- Given text:
+ + + +
Well. I got mine yesterday and the first thing I did was shoot in a dark room to see how far I could push the ISO before things fell apart. With the 7d2(which we all know struggles in low light) I start getting nervous at ISO800(but will use it if necessary). On the R6 the same results come in at around ISO12800. So if that sensor only gets a 90 from DXO then I will happily take my 90 any day if the week. Nothing scientific in these tests of course and perhaps as time goes on I may see a reality of 6400 being a preferred upper limit but I don't think so. it looks as though I have just gained 4 stops of performance which will more than make up for any loss in resolution. That sensor is AMAZING!!


----------



## AlanF (Dec 25, 2020)

Aussie shooter said:


> Well. I got mine yesterday and the first thing I did was shoot in a dark room to see how far I could push the ISO before things fell apart. With the 7d2(which we all know struggles in low light) I start getting nervous at ISO800(but will use it if necessary). On the R6 the same results come in at around ISO12800. So if that sensor only gets a 90 from DXO then I will happily take my 90 any day if the week. Nothing scientific in these tests of course and perhaps as time goes on I may see a reality of 6400 being a preferred upper limit but I don't think so. it looks as though I have just gained 4 stops of performance which will more than make up for any loss in resolution. That sensor is AMAZING!!
+ + + +
- Dataset content:
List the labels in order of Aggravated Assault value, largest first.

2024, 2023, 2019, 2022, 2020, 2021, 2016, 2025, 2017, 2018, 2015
+ + + +
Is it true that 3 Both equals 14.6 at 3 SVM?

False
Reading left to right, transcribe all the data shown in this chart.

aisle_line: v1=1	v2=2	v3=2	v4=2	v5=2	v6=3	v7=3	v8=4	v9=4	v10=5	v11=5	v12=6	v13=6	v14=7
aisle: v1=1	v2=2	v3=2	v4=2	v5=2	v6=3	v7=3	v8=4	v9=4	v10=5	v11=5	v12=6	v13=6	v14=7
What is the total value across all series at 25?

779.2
+ + + +
- Request A:
In the forum post about pushing ISO on the R6, at what ISO setting does the poster start getting nervous with the 7D2?
- Request B:
Write the next part of the forum thread about the R6's low-light performance.

- Written reply A:
ISO800.

- Written reply B:
DxO scores are in agreement with your iso observations. The R6 is their highest rated Canon camera for iso performance and the 7DII is miserably low down, 3394 vs 1082 in the "sports" column (substantially due to the crop sensor being 1/4 of the size). DxO scores for individual aspects of sensor performance are usually fairly rational, it's the overall score where they somehow weight those components that rankles because that is subjective rather than scientific.


----------



## Aussie shooter (Dec 26, 2020)

AlanF said:


> DxO scores are in agreement with your iso observations. The R6 is their highest rated Canon camera for iso performance and the 7DII is miserably low down, 3394 vs 1082 in the "sports" column (substantially due to the crop sensor being 1/4 of the size). DxO scores for individual aspects of sensor performance are usually fairly rational, it's the overall score where they somehow weight those components that rankles because that is subjective rather than scientific.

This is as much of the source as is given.